Attachment: bug53187_testlog.txt (text/plain), 53.69 KiB.

[27 Apr 2010 8:52] Philip Stoev
What happens here is that perl and mysqld between them consume 100% CPU time, leaving nothing for any other processes. (Whether this is a bug in the OS or an example of a hyper-efficient OS is not relevant.)

In particular, the windows console and the mysql client become extremely slow, meaning that it is possible that a bogus deadlock failure is reported if a new client can not be connected in time.

The problem goes away if either perl or mysqld is set to a lower-priority using the Task Manager. Maybe MySQLd.pm can be modified to start mysqld with a lower priority using the Windows API functions provided for the purpose.

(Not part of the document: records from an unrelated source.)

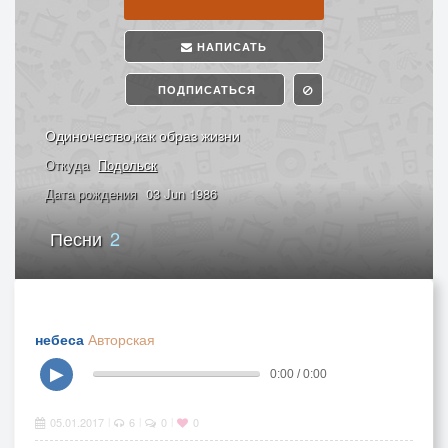
НАПИСАТЬ
ПОДПИСАТЬСЯ
Одиночество,как образ жизни
Откуда
Подольск
Дата рождения
03 Jun 1986
Песни
2
небеса
Авторская
▶
0:00 / 0:00
05.01.2017
6
0
0
|
|
|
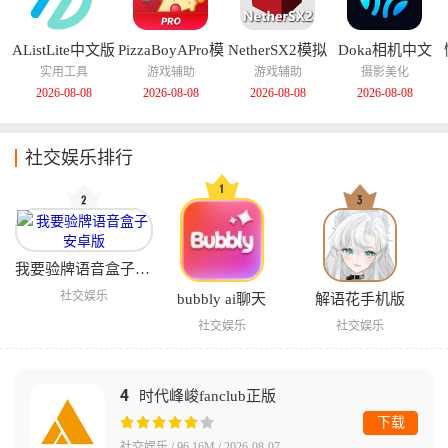
AListLite中文版
PizzaBoyAPro模
NetherSX2模拟
Doka相机中文
拟器中文版
器汉化版
版
实用工具
游戏辅助
游戏辅助
摄影美化
2026-08-08
2026-08-08
2026-08-08
2026-08-08
社交娱乐排行
我要验牌语音盒子安卓版
社交娱乐
bubbly ai聊天
解语花手机版
社交娱乐
社交娱乐
4
时代峰峻fanclub正版
下载
社交娱乐 / 96.16M / 2026-08-07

Also present on Windows XP, so very likely affects all Windows versions.
[28 Apr 2010 11:54] John Embretsen
I tried running the myisam_stress test a few times, using the new RQG DBServer module for starting the server (with improved process handling on Windows) instead of using MTR.

It did not seem to help much. I have seen the same kind of deadlock result, and CPU usage is about the same.

Also, sometimes the Perl process seems to crash with no error message whatsoever. I have also seen this message:

"Free to wrong pool 9abdb00 not 96424a8 at lib/GenTest/Executor/MySQL.pm line 528."
[5 Oct 2010 10:04] Bernt Marius Johnsen
We might have lost a Thread due to some Perl problems here:

panic: corrupt saved stack index at C:/strawberry/perl/lib/threads.pm line 101.

Do you see the same on Pushbuild machines?
[21 Oct 2010 14:15] Bernt Marius Johnsen
Yes. I need that information.
[6 Nov 2010 0:06] Bugs System
No feedback was provided for this bug for over a month, so it is
being suspended automatically. If you are able to provide the
information that was originally requested, please do so and change
the status of the bug back to "Open".
[9 Nov 2010 7:38] John Embretsen
Test output from possibly fake deadlock on Win2003.

Attachment: bug53187_log.txt (text/plain), 13.54 KiB.

[9 Nov 2010 7:41] John Embretsen
After 3 attempts I was able to repeat on loki06 (Windows 2003, ActiveState Perl 5.10.0), using mysql-5.5-bugteam as of Nov 08 and the RQG as of Nov 08. No Perl panic or other Perl issues observed this time (may be arbitrary). The test output has been attached. 

I will try some more while trying to get rid of the unrelated messages about not finding various binaries for debugging (cdb, tail).